* [Task to carry out] Copy out the text lines of all the records below, swapping each occurrence of "STORE" for "SHOP" and changing nothing else. Leave the pictures out of your answer.

[Stored data entries]
========================
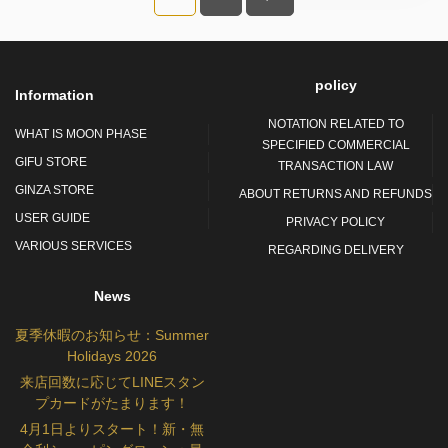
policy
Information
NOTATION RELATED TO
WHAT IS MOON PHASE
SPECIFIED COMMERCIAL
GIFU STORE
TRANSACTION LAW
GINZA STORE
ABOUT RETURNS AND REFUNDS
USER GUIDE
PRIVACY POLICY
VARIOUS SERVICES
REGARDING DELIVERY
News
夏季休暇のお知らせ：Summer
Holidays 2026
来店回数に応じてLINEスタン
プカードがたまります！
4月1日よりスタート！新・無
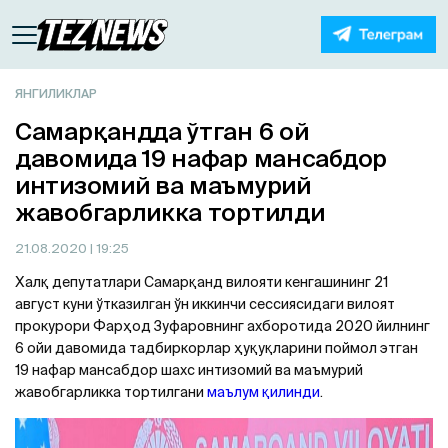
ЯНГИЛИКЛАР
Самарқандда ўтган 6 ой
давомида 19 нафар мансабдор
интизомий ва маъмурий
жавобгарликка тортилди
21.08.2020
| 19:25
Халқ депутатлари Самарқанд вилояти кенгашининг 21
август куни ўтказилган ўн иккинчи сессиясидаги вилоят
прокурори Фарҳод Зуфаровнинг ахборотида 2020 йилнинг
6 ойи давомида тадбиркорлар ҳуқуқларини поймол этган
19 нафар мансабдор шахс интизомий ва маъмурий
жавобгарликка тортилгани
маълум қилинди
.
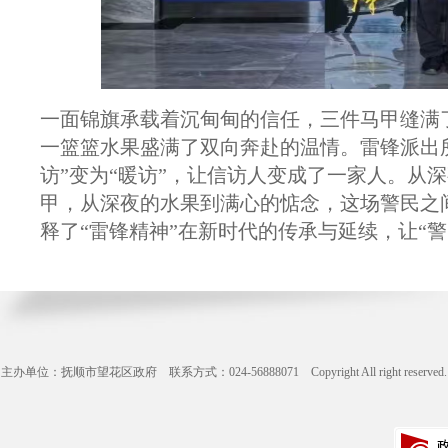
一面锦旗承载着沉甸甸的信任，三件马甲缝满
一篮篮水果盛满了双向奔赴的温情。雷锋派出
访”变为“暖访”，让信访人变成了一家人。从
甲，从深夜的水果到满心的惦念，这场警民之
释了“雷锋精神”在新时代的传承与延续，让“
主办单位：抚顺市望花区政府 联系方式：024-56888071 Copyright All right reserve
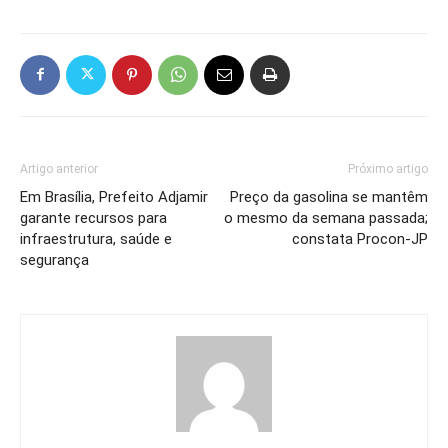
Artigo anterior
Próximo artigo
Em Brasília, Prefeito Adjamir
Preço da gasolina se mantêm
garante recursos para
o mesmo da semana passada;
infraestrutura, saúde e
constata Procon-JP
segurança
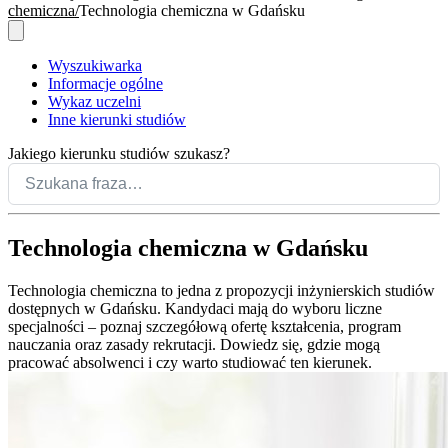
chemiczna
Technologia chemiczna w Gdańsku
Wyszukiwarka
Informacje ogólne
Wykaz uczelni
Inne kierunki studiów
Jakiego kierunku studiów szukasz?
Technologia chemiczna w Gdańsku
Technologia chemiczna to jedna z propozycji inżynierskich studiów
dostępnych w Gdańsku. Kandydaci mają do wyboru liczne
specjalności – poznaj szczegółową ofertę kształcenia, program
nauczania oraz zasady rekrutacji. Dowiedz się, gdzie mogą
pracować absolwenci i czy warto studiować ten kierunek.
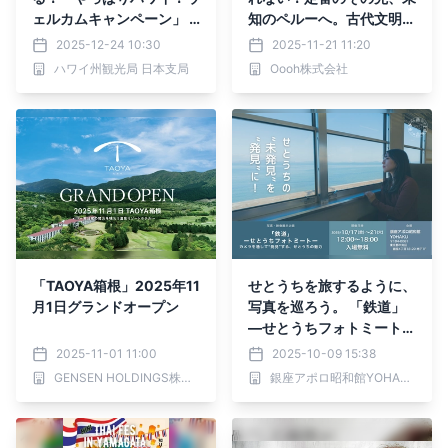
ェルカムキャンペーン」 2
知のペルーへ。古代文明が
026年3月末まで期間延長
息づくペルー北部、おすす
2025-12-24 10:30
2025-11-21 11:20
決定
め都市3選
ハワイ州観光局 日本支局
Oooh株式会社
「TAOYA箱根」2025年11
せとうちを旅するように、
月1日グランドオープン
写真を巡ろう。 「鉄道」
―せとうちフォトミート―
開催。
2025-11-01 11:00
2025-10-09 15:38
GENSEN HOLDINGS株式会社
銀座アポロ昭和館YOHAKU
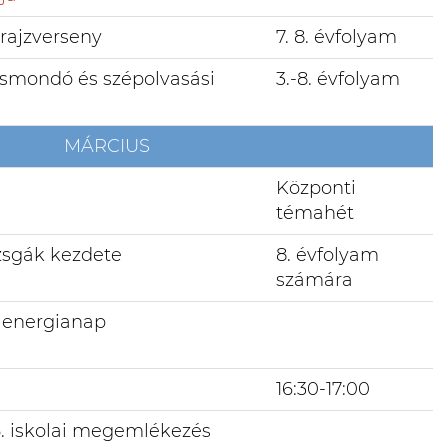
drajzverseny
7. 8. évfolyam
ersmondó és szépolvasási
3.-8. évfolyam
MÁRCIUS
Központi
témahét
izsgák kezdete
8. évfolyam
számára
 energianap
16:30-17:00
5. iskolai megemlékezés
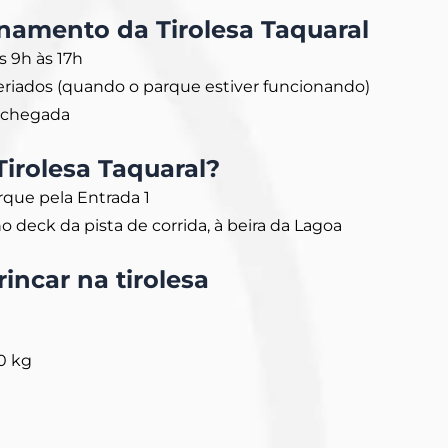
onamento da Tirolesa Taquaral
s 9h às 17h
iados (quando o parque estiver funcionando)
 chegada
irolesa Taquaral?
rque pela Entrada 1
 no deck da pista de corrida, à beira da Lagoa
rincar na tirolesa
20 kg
========================
* [Result for this task]
policy
Information
NOTATION RELATED TO
WHAT IS MOON PHASE
SPECIFIED COMMERCIAL
GIFU SHOP
TRANSACTION LAW
GINZA SHOP
ABOUT RETURNS AND REFUNDS
USER GUIDE
PRIVACY POLICY
VARIOUS SERVICES
REGARDING DELIVERY
News
夏季休暇のお知らせ：Summer
Holidays 2026
来店回数に応じてLINEスタン
プカードがたまります！
4月1日よりスタート！新・無
ЯНГИЛИКЛАР
Самарқандда ўтган 6 ой
давомида 19 нафар мансабдор
интизомий ва маъмурий
жавобгарликка тортилди
21.08.2020
| 19:25
Халқ депутатлари Самарқанд вилояти кенгашининг 21
август куни ўтказилган ўн иккинчи сессиясидаги вилоят
прокурори Фарҳод Зуфаровнинг ахборотида 2020 йилнинг
6 ойи давомида тадбиркорлар ҳуқуқларини поймол этган
19 нафар мансабдор шахс интизомий ва маъмурий
жавобгарликка тортилгани
маълум қилинди
.
一面锦旗承载着沉甸甸的信任，三件马甲缝满
一篮篮水果盛满了双向奔赴的温情。雷锋派出
访”变为“暖访”，让信访人变成了一家人。从
甲，从深夜的水果到满心的惦念，这场警民之
释了“雷锋精神”在新时代的传承与延续，让“
主办单位：抚顺市望花区政府 联系方式：024-56888071 Copyright All right reserve
Artigo anterior
Próximo artigo
Em Brasília, Prefeito Adjamir
Preço da gasolina se mantêm
garante recursos para
o mesmo da semana passada;
infraestrutura, saúde e
constata Procon-JP
segurança
chemiczna
Technologia chemiczna w Gdańsku
Wyszukiwarka
Informacje ogólne
Wykaz uczelni
Inne kierunki studiów
Jakiego kierunku studiów szukasz?
Technologia chemiczna w Gdańsku
Technologia chemiczna to jedna z propozycji inżynierskich studiów
dostępnych w Gdańsku. Kandydaci mają do wyboru liczne
specjalności – poznaj szczegółową ofertę kształcenia, program
nauczania oraz zasady rekrutacji. Dowiedz się, gdzie mogą
pracować absolwenci i czy warto studiować ten kierunek.
ェルカムキャンペーン」 2
知のペルーへ。古代文明が
026年3月末まで期間延長
息づくペルー北部、おすす
2025-12-24 10:30
2025-11-21 11:20
決定
め都市3選
ハワイ州観光局 日本支局
Oooh株式会社
「TAOYA箱根」2025年11
せとうちを旅するように、
月1日グランドオープン
写真を巡ろう。 「鉄道」
―せとうちフォトミート―
開催。
2025-11-01 11:00
2025-10-09 15:38
GENSEN HOLDINGS株式会社
銀座アポロ昭和館YOHAKU
drajzverseny
7. 8. évfolyam
ersmondó és szépolvasási
3.-8. évfolyam
MÁRCIUS
Központi
témahét
izsgák kezdete
8. évfolyam
számára
 energianap
16:30-17:00
5. iskolai megemlékezés
onamento da Tirolesa Taquaral
s 9h às 17h
iados (quando o parque estiver funcionando)
 chegada
irolesa Taquaral?
rque pela Entrada 1
 no deck da pista de corrida, à beira da Lagoa
rincar na tirolesa
20 kg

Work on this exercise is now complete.